Das kostet was. Der Bezirk Pankow vergrößert die Parkzonen.Foto: Kai-Uwe Heinrich

Die Parkraumbewirtschaftung in Pankow soll ab Beginn des kommenden Jahres um rund 10 000 Stellplätze erweitert werden. Einen entsprechenden Antrag an die Bezirksverordnetenversammlung hat der Verkehrsausschuss des Bezirks am späten Dienstagabend verabschiedet. Die Zustimmung der BVV gilt angesichts der Mehrheitsverhältnisse als Formsache.

Zur Kasse gebeten werden künftig auch die Autofahrer im Bötzowviertel, in der Siedlung Grüne Stadt sowie in den Bereichen Arnim- und Humannplatz werktags von 9 bis 24 Uhr mit einem Euro pro Stunde. Zusätzlich soll Pankow auch die Parkraumbewirtschaftung im benachbarten, zu Friedrichshain-Kreuzberg gehörenden Barnimviertel übernehmen.

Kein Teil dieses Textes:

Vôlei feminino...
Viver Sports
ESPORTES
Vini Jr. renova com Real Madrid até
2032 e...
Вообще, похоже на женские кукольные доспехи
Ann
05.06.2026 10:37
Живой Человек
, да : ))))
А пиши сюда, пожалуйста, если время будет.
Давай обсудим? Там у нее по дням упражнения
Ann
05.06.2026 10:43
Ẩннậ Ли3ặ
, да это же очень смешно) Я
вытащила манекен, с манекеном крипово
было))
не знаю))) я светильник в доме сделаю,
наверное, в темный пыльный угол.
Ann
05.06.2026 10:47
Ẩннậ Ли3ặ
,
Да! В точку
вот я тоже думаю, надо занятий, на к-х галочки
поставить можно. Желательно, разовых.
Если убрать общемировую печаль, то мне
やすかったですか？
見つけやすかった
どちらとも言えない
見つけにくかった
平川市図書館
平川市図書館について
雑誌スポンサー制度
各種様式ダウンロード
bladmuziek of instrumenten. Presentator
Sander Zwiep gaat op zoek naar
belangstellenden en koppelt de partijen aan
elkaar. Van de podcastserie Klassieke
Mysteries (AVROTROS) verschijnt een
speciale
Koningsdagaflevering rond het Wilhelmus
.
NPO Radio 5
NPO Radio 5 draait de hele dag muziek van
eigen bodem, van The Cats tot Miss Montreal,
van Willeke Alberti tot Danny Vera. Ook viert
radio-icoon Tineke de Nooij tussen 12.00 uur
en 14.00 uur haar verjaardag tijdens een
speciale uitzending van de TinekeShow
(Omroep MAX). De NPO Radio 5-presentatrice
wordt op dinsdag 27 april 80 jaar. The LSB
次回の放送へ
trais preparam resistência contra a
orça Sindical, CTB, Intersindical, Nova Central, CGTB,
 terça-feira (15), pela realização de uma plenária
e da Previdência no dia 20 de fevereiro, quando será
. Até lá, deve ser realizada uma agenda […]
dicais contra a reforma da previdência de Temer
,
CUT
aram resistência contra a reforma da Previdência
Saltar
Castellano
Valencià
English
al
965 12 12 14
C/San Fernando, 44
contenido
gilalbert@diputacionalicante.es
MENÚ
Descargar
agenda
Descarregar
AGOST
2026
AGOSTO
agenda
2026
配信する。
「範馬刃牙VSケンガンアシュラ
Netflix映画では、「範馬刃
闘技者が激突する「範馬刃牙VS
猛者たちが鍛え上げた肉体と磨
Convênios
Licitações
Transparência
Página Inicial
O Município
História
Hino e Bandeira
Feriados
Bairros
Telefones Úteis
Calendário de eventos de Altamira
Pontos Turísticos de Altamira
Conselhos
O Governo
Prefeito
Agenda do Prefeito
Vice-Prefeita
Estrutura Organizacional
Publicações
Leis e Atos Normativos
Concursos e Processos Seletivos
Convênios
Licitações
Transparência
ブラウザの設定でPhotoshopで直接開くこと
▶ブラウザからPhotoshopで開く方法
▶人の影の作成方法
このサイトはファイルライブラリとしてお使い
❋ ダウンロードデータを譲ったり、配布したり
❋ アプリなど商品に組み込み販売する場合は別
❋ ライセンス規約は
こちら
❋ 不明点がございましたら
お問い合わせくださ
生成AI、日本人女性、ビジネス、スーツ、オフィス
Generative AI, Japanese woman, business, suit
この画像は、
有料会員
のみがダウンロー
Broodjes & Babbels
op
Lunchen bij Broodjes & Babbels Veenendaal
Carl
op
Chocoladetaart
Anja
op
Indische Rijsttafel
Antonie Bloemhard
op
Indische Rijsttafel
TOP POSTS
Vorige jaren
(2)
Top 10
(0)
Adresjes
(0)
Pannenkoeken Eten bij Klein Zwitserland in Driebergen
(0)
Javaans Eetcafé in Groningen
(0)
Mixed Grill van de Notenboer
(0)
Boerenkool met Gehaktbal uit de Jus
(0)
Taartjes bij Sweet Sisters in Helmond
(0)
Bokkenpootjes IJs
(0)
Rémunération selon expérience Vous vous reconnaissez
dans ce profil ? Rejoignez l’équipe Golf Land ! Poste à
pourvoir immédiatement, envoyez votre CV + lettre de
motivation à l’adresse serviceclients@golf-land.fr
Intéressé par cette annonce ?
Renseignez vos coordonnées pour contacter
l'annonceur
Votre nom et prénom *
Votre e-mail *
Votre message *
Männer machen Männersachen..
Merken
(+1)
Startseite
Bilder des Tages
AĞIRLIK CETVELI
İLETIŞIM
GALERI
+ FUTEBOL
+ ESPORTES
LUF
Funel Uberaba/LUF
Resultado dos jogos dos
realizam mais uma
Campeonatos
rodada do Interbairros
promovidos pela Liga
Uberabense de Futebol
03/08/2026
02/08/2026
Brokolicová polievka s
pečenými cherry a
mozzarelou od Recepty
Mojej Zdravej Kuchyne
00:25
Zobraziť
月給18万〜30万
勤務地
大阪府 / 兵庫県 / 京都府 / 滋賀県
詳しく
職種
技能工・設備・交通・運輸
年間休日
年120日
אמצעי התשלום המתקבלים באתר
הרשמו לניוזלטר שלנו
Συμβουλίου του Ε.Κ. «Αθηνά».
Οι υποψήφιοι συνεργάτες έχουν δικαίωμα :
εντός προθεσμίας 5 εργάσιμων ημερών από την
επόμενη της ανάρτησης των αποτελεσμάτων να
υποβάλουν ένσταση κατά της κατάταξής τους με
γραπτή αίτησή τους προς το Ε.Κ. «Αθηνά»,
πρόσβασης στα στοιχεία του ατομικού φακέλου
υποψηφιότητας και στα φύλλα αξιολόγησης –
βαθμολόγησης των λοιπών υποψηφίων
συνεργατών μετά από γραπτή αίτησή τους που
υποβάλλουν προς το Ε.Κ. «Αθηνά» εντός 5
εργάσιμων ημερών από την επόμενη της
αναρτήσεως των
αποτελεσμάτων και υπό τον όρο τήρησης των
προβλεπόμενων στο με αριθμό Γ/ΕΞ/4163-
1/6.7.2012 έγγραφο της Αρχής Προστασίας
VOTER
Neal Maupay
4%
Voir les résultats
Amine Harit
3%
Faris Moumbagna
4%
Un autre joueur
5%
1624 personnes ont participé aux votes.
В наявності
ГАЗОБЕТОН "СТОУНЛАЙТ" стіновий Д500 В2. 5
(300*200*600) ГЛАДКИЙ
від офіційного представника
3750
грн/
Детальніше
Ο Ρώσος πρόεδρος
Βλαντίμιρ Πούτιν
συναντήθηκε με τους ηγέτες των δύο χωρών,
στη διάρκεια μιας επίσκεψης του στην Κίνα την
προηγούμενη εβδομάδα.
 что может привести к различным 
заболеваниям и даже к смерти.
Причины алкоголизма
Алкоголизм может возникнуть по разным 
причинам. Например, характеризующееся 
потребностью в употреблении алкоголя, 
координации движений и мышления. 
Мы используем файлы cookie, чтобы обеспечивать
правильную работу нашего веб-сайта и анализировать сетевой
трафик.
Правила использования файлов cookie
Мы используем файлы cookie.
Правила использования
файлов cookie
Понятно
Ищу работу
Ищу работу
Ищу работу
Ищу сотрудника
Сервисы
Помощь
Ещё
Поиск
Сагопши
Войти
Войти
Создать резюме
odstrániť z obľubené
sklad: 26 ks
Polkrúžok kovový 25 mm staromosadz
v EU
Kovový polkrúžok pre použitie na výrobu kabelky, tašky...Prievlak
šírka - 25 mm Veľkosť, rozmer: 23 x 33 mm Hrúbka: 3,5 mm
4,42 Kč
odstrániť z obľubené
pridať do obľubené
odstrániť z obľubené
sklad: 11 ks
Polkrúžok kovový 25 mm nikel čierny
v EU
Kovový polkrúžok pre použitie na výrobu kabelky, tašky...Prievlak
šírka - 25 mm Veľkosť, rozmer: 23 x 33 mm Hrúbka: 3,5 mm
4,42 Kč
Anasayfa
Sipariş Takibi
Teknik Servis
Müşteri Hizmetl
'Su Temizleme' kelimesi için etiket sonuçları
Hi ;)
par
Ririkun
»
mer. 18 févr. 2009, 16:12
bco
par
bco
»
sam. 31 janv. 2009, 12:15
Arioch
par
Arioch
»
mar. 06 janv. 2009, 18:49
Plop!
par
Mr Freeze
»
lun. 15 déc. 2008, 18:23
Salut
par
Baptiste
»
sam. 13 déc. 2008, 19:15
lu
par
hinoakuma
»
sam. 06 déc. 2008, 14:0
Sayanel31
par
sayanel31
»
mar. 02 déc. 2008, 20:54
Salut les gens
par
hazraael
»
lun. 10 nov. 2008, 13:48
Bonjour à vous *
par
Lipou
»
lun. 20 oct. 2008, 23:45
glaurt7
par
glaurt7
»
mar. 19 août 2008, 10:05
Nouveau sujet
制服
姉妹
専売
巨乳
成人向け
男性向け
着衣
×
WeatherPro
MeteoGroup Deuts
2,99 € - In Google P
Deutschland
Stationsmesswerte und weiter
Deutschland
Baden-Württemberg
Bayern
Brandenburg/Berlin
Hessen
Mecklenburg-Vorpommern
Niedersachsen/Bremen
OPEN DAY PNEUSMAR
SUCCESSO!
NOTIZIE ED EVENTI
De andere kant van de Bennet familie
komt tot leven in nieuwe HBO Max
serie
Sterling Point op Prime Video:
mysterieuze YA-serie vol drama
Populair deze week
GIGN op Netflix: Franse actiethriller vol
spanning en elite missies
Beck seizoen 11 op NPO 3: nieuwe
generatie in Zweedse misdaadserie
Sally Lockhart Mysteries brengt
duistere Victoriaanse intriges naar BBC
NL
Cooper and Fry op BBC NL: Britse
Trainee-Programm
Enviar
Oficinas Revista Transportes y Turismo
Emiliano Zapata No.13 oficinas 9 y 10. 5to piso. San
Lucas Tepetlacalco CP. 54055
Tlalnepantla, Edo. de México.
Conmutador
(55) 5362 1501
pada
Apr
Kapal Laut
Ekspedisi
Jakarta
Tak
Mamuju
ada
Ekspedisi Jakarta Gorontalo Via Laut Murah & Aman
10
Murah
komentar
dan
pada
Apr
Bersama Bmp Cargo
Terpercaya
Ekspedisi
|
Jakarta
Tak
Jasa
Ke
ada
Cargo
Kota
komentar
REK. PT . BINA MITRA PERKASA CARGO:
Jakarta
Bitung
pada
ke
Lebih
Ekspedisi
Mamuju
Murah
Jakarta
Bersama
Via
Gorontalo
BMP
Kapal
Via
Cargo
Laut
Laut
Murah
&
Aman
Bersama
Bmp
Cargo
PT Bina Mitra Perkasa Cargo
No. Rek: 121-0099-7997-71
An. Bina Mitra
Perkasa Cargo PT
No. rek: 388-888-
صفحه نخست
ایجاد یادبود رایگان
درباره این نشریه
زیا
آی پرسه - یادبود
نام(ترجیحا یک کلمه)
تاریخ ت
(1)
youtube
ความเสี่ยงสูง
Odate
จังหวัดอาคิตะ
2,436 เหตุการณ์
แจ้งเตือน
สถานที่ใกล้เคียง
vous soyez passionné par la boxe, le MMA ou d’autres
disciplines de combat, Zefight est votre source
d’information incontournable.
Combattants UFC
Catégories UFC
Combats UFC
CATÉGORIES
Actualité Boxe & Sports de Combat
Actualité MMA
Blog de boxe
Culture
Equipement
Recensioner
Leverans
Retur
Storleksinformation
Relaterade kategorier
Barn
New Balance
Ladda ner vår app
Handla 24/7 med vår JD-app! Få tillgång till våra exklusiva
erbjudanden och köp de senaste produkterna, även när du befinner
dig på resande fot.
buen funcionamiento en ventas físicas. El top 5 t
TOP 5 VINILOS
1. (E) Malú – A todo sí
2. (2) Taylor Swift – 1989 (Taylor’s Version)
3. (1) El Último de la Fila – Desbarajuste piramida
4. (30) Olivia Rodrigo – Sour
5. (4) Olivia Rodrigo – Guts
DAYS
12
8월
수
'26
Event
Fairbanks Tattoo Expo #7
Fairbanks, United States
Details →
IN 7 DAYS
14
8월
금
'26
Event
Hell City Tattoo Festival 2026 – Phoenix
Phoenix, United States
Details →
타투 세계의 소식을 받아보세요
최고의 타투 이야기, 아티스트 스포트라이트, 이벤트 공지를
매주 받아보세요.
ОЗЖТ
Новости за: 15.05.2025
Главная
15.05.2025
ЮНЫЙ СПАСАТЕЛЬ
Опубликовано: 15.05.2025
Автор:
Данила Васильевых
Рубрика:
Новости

Laut einem Gutachten gibt es in einem Radius von 500 Metern um die bisherige Bewirtschaftungszone in Prenzlauer Berg zwischen S-Bahntrasse, Greifswalder und Torstraße sowie der Bezirksgrenze zu Mitte einen deutlichen Verdrängungseffekt. Dem soll mit der Erweiterung entgegengewirkt werden. Das ist im Bezirk nicht unumstritten.

„Die Auslastung der Parkplätze im Bewirtschaftungsbereich ist um 14 bis 21 Prozent zurückgegangen“, sagt der Ausschussvorsitzende Wolfram Kempe (Linke). In den Nachbarbereichen sei der Parkraum zu mehr als 100 Prozent belegt, die Anwohner finden keine Stellplätze. Auch die SPD-Fraktionsvorsitzende Rona Tietje hält die Erweiterung für „sinnvoll“.

Von der CDU-Minderheit wurde der Antrag abgelehnt. Die Parkplätze in Prenzlauer Berg werden zu 90 Prozent von Anwohnern genutzt, sagt Fraktionschef Johannes Kraft. Das Problem seien hier 500 bis 1000 Pendler aus dem nördlichen Umland, die so weit wie möglich in die Stadt fahren, um erst hier auf öffentliche Verkehrsmittel umzusteigen. Kraft befürchtet hier eine erneute Verschiebung und weitere Bewirtschaftungszonen. Ein Indiz ist für ihn die Tatsache, dass nach der Erweiterung geprüft werden soll, ob dann Bereiche wie das Neubaugebiet an der Greifswalder Straße, die Carl-Legien-Siedlung und die Weißenseer Spitze stärker belastet werden.